A CallbackRegion is a special object which is defined by dynamic code written in Ruby.
A fundamental design decision made during the development of MarkingObjects is that each object, apart from Text and Image, can serve as a parent layout object for other layout or marking objects. Rectangles can be laid out within rectangles. Hexagons can be laid out within circles. Paths can be laid out within Polygons. The shape of the parent object will serve as a clipping region for the underlying marking objects.
One item that I glossed over was the gravity method of laying out objects. Gravity allows for marking object placement within a parent object according to a specific location vector. For example, one could place a path which is centered with a hexagon. For wargame graphics, it becomes easy for placing a number, a text string, centered within a circle.
Another item that deserves mention is the concept of scaling. While coordinate scaling is a basic idea when it comes to drawing graphics, for the marking objects I designed the concept of unit scaling.
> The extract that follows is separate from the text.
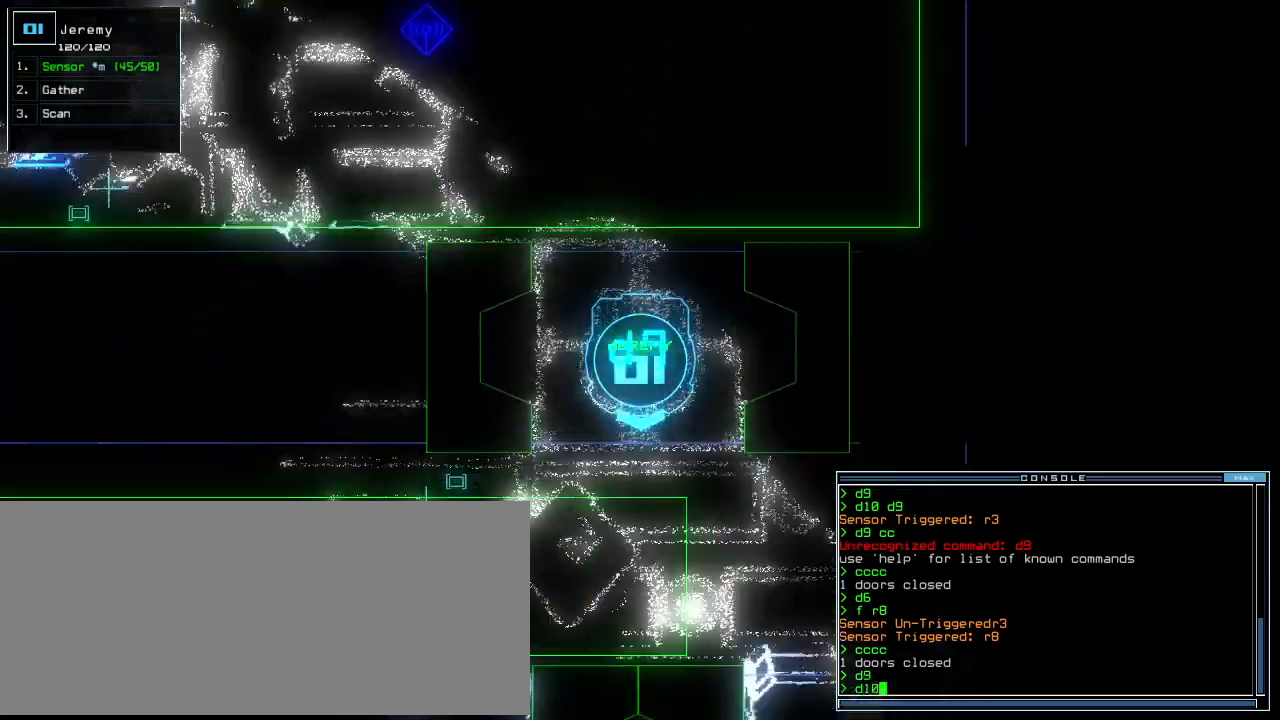
{"keys": ["up"], "events": []}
Unit scaling is used to set the size of the object to be created based on the size of the object you’re putting it into. So, if you want to create a rectangle that is half the height and a quarter of the width of the parent rectangle, you could specify a scale value of 100, a height value of 50 and a width value of 25 for the new rectangle’s dimensions.
Unit scaling can also be used for fonts specifiers. For example, if you want to place a text object within a circle, you could specify a font scale of 100 and a font size of 50, which would create a text object that is half the height of the circle’s dimensions.
The combination of Canvas, GraphicsState and MarkingObjects provides a base upon which I can build numerous graphics projects.